Bill 43 was introduced in the fall session by the Saskatchewan Party government. ‘The Trespass to Property Act’ will make trespassing an offence in the province of Saskatchewan. Saskatchewan currently has no anti-trespassing law.
Those found guilty of trespassing under the Act could be arrested by the police and fined up to $2000.
If Bill 43 passes, it will be an offense to be on any “premises” without the consent of the owner. Not only that, the onus will be on the accused to prove that he or she has the consent of the owner to be there.
So why did the government introduce this bill? Justice critic Frank Quennel has asked in the legislature for the rationale behind the bill, but so far no answers have been given.
Some people have suggested that trespassing in farmers’ fields is a problem, for example snowmobilers who cause damage to private property.
Others suggest that owners of strip malls are tired of non-customers loitering in their parking lots.

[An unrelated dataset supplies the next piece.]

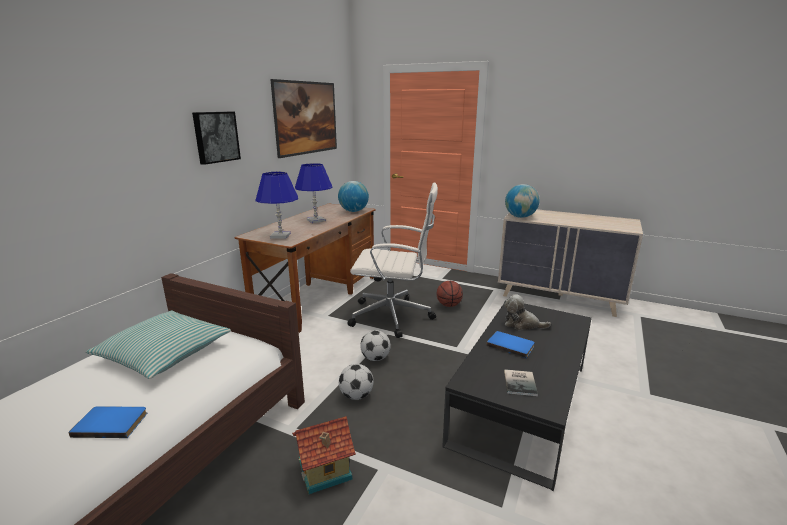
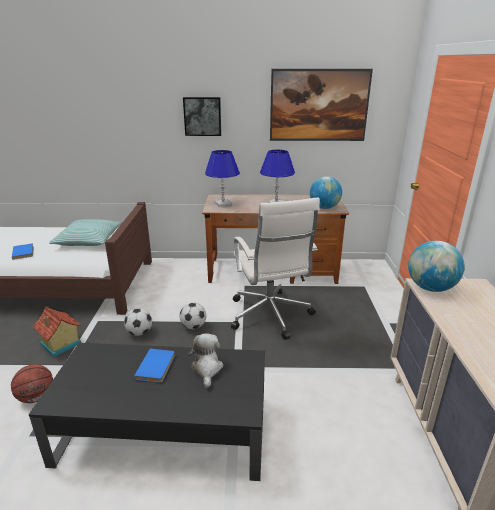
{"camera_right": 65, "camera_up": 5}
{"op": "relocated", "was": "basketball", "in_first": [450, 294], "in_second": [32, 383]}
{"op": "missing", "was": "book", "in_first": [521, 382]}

For these reasons, one might conclude that a ban on trespassing on private property is sensible.
But what about public property?
Bill 43 defines “premises” as “any land or water in the province”. The Act does not apply to vacant Crown agricultural land, Crown resource land, or provincial parks. But what about public space like sidewalks, roadways, highways, and all other publicly owned land? They are not mentioned as exceptions.
Typically union members use public sidewalks, highways, and other common areas such as the steps of the legislature to hold rallies and demonstrations. Could workers be found in violation of bill 43 and subject to stiff fines?
Of course it’s not just the labour movement who hold protests. Farmers’ organizations hold public rallies. And how about anti-poverty organizations and gay pride marches?
People from the left and the right hold pickets on public property. And while not everyone agrees with every political statement, in a democracy, we support one another’s freedom to express ourselves.
Every citizen is guaranteed the freedom of expression under the Charter of Rights and Freedoms. Did the Saskatchewan Party government intend to create a law that violates a fundamental Charter right?
If there really is a need for the province to ban trespassing on private property, it would be simple to fix the wording of bill 43. Exempt public property from the definition of “premises”. This amendment would reassure citizens that the right to peacefully picket, rally, protest or demonstrate will remain intact.
Bill 43 has passed second reading and expected to come back to the legislature in March.